(Supplied entries Opens)
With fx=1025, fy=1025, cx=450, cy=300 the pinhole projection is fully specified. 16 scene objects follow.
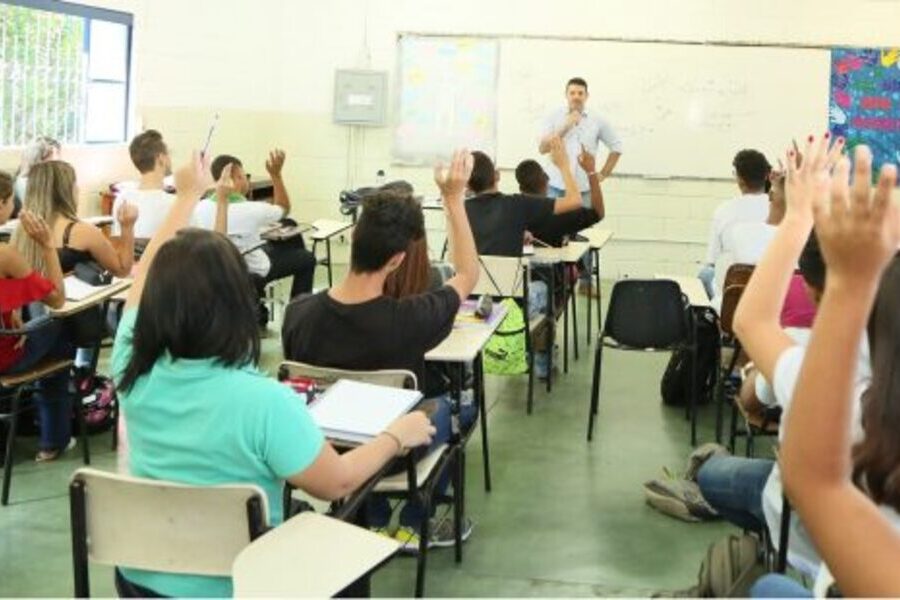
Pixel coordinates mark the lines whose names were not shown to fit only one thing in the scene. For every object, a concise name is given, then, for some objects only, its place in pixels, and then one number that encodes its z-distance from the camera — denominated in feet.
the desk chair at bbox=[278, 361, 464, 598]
(Supplied entries Closes)
(Supplied entries Opens)
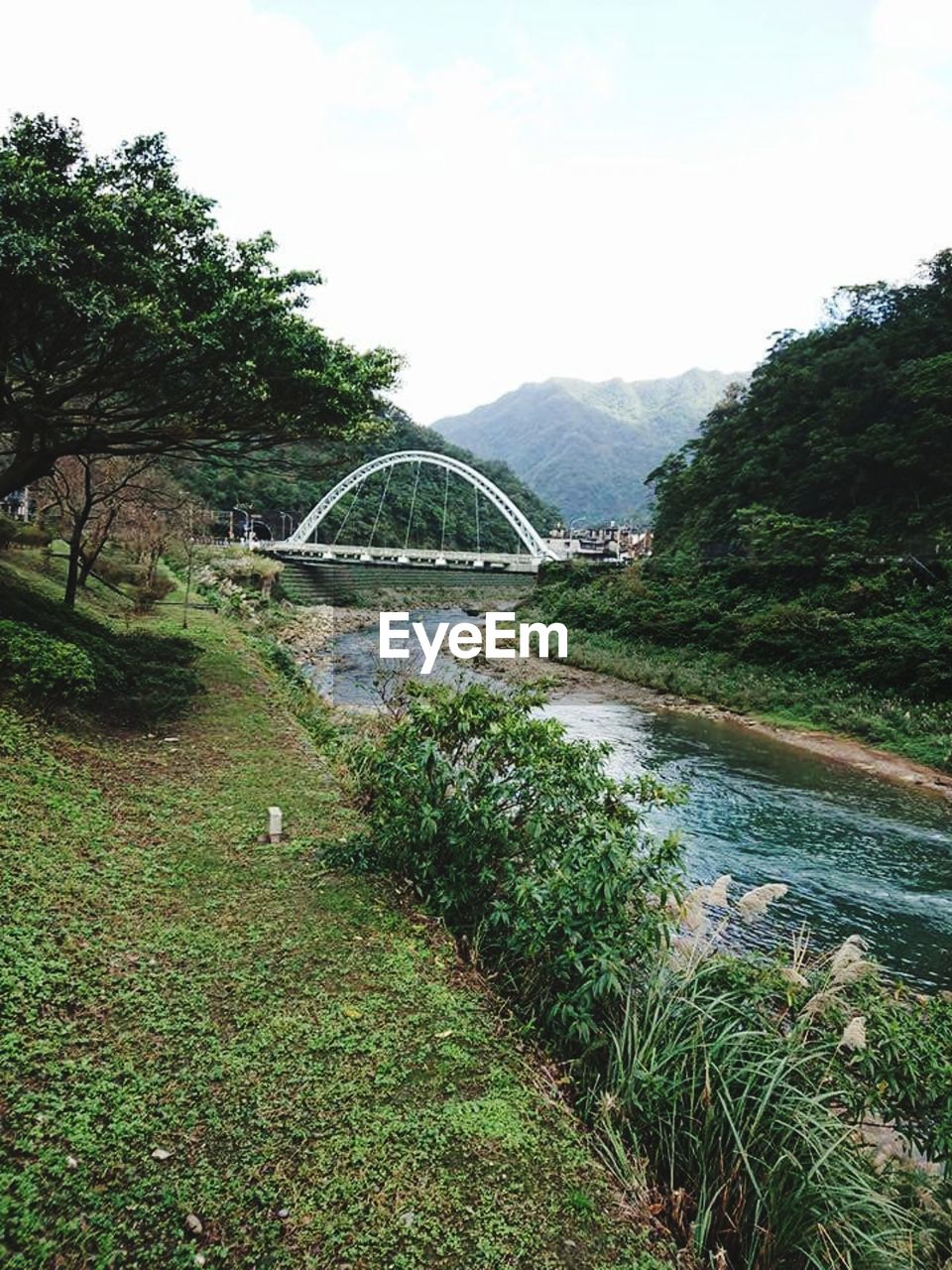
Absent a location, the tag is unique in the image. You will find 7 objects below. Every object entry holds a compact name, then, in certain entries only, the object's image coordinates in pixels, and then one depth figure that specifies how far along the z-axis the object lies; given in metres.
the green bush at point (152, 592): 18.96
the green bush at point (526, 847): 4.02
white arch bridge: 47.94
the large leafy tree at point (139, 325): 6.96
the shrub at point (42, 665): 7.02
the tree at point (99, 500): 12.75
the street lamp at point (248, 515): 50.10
(Supplied entries Closes)
### Task objective
Extract from the listing above the lines between the line containing "the large leafy" and the line containing "the street lamp at point (248, 515): 50.10", keeping both of those lines. Output nothing else.

### Answer space
the large leafy tree at point (139, 325): 6.96
the shrub at point (42, 665): 7.02
the tree at point (99, 500): 12.75
the street lamp at point (248, 515): 50.10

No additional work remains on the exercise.